Muchas personas cuando algún familiar muere se lamentan de no haber tenido la oportunidad de despedirse de esa persona, pero la verdad es que es muy difícil aprovechar esa oportunidad cuando se tiene.

Recuerdo una vez cuando fuimos a visitar en el hospital a una de esas tía-abuelas que todos tenemos, pero que solo llegamos a conocer cuando se encuentran tumbadas en la cama de un hospital, escupiendo sangre y cagándose encima. Fuimos a visitar a esa vieja que estaba agonizando en la cama del hospital, fuimos entrando de uno en uno a su cuarto y el plan era que cada uno de los integrantes de su familia se despidiera de ella de una manera discreta sin hacerle saber que moriría. Que ya no vería más la luz del día (aunque la verdad es que desde su habitación hacía tiempo que ya no veía la luz del día). Que estaba condenada a morir en esa fría e inerte habitación del hospital, tan lejos del calor de su hogar que con tanto esfuerzo había conseguido y del cual jamás tuvo deseos de separarse. A veces nuestros familiares no comprenden esto y nos obligan a quedarnos en un hospital a esperar la hora de nuestra muerte. En fin, uno a uno los integrantes de la familia fueron entrando a la habitación de la tía-abuela. Éramos muy pequeños en ese entonces, pero incluso Bryan Rogue fue capaz de despedirse de ella sin hacerle entender la proximidad de su muerte.

Al fin llegó mi turno y me sentía lo suficientemente preparado para despedirme de ella, sería un adiós disfrazado que ella sentiría, pero que nunca vería, como Dios, o mejor, como el viento.

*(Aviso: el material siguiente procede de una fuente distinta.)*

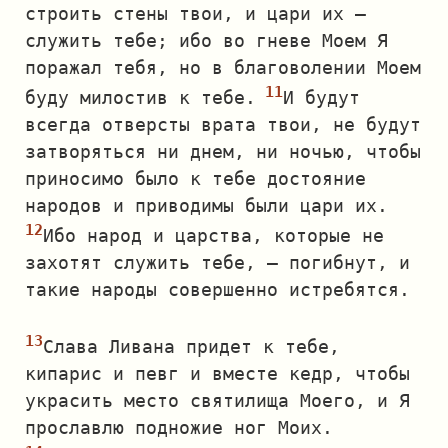
строить стены твои, и цари их —
служить тебе; ибо во гневе Моем Я
поражал тебя, но в благоволении Моем
буду милостив к тебе.
И будут
всегда отверсты врата твои, не будут
затворяться ни днем, ни ночью, чтобы
приносимо было к тебе достояние
народов и приводимы были цари их.
Ибо народ и царства, которые не
захотят служить тебе, — погибнут, и
такие народы совершенно истребятся.
Слава Ливана придет к тебе,
кипарис и певг и вместе кедр, чтобы
украсить место святилища Моего, и Я
прославлю подножие ног Моих.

Entré en la habitación y la tía-abuela me ofreció una mirada que daba pena. No había brillo en sus ojos y parecía distante, como si su mente estuviese en otra parte. Como si la muerte estuviese acercándose a ella y no ella a la muerte. Comprendí que en el fondo ella lo sabía. No era estúpida. Mi tía-abuela sabía lo que se avecinaba, pero era ella quien no quería preocupar a sus familiares. Ella no quería ser un estorbo. Su mirada me conmovió tanto que no fui capaz de despedirme de ella. En cambio, estuvimos hablando por más de quince minutos sobre muchas cosas que no se asemejaban en lo más mínimo a la muerte. Un doctor pronto entró a la habitación para pedirme que me marchara. En vez de un adiós, lo que le regalé fueron estas palabras:

— Ahora me tengo que ir tía-abuela, pero en cuanto haya otra hora de visita vendré a verte para que sigas contándome aquellas fantásticas historias de tu vida —no fue ingenuidad lo que me movió a hacer eso. Fue temor. Temor de aceptar la muerte. Temor que todos sentimos, pero que siempre ocultamos. Ese temor a la muerte que nos hace brincar el corazón. Que hace despertar la nostalgia en nosotros.

No pude volver a hablar con mi tía-abuela, pero recuerdo muy bien como ella tomó mi mano con fuerzas y me pidió que convenciera a todos de que la llevaran a su casa. Que ella quería morir bajo los techos que con el sudor de los años ella había conseguido construir para protegerse del sol y la lluvia. La tía-abuela murió justo después de mi visita. Lejos de su hogar. Desde ese día he odiado los adioses. Por eso no hubo un adiós entre mi madre y yo. No es que no diga adiós de vez en cuando, cuando me enojo con alguien, pero ese día supe que mi madre y yo volveríamos a vernos. Había un perdón que nos uniría hasta que no lograra escapar de nuestras bocas.